◆ REQUIRED WORK:
Pictures are to be left out, but please repeat each record exactly.

Dataset entries:
+ + + + +

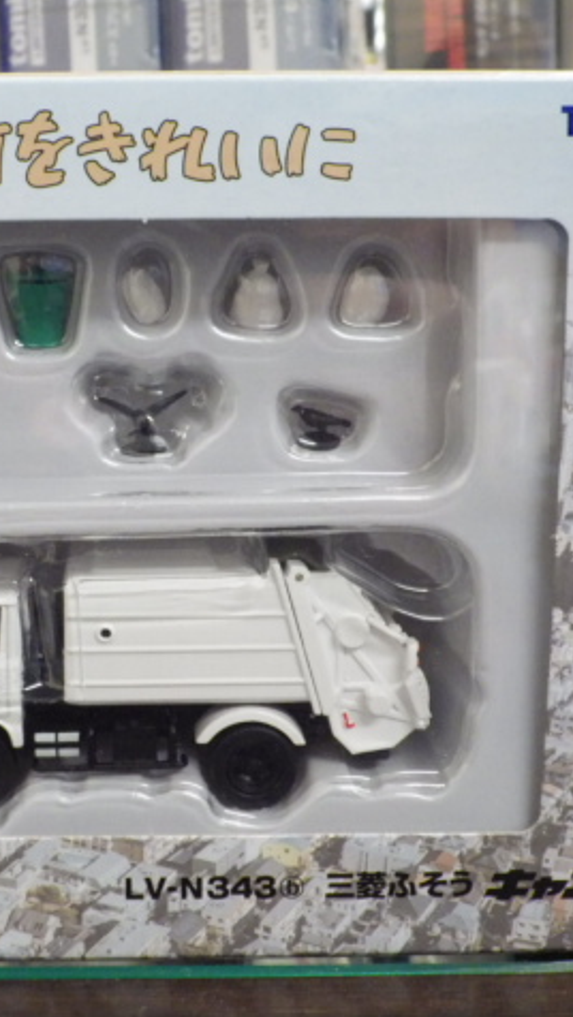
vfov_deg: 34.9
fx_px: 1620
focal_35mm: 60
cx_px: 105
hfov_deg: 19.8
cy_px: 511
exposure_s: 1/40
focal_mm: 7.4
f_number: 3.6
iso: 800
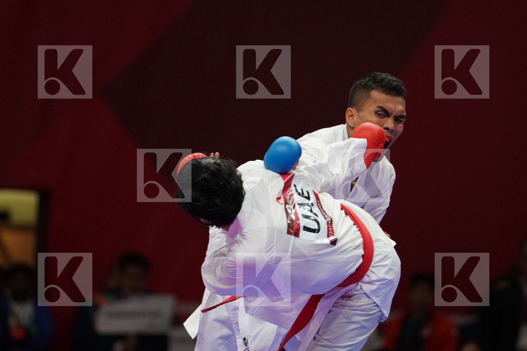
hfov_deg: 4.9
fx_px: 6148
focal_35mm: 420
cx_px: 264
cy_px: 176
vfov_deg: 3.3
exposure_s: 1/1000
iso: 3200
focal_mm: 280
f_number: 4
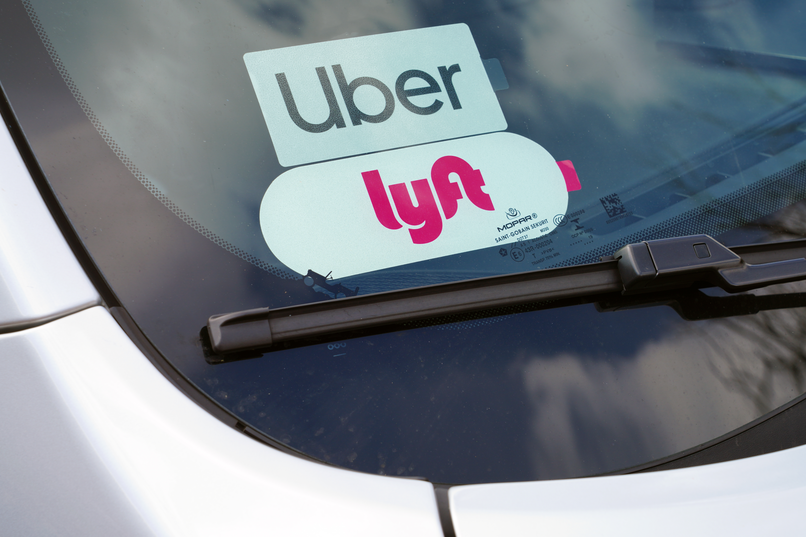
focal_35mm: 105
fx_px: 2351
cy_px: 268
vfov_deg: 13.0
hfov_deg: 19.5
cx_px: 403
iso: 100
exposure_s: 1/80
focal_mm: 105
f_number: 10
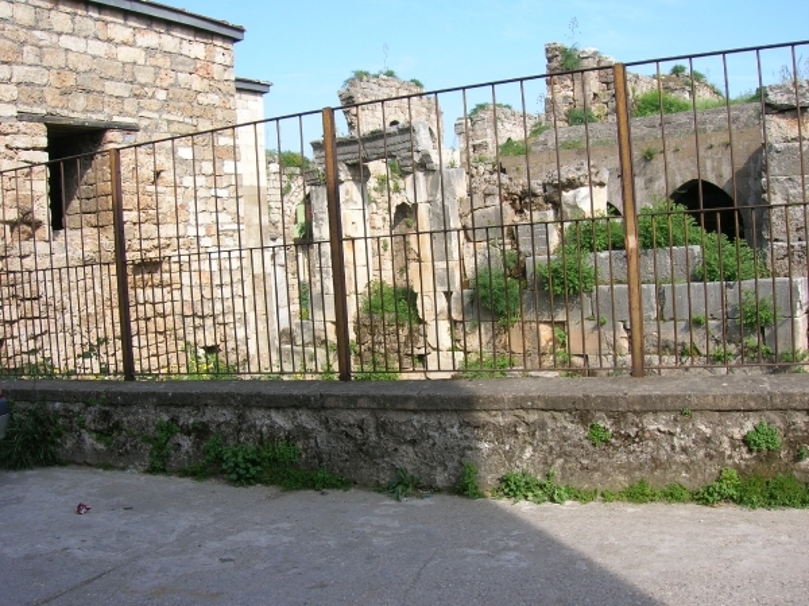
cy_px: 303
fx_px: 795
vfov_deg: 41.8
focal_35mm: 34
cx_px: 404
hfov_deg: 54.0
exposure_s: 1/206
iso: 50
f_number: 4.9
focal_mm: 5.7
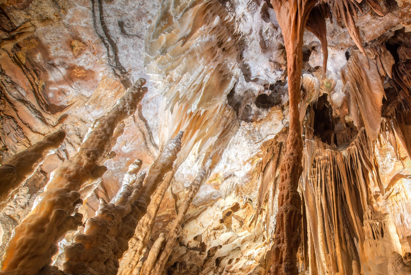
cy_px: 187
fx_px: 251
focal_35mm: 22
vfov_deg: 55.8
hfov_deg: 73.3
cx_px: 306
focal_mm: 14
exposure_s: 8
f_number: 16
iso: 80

+ + + + +

◆ SOLUTION FOR THIS TASK:
vfov_deg: 34.9
fx_px: 1620
focal_35mm: 60
cx_px: 105
hfov_deg: 19.8
cy_px: 511
exposure_s: 1/40
focal_mm: 7.4
f_number: 3.6
iso: 800
hfov_deg: 4.9
fx_px: 6148
focal_35mm: 420
cx_px: 264
cy_px: 176
vfov_deg: 3.3
exposure_s: 1/1000
iso: 3200
focal_mm: 280
f_number: 4
focal_35mm: 105
fx_px: 2351
cy_px: 268
vfov_deg: 13.0
hfov_deg: 19.5
cx_px: 403
iso: 100
exposure_s: 1/80
focal_mm: 105
f_number: 10
cy_px: 303
fx_px: 795
vfov_deg: 41.8
focal_35mm: 34
cx_px: 404
hfov_deg: 54.0
exposure_s: 1/206
iso: 50
f_number: 4.9
focal_mm: 5.7
cy_px: 187
fx_px: 251
focal_35mm: 22
vfov_deg: 55.8
hfov_deg: 73.3
cx_px: 306
focal_mm: 14
exposure_s: 8
f_number: 16
iso: 80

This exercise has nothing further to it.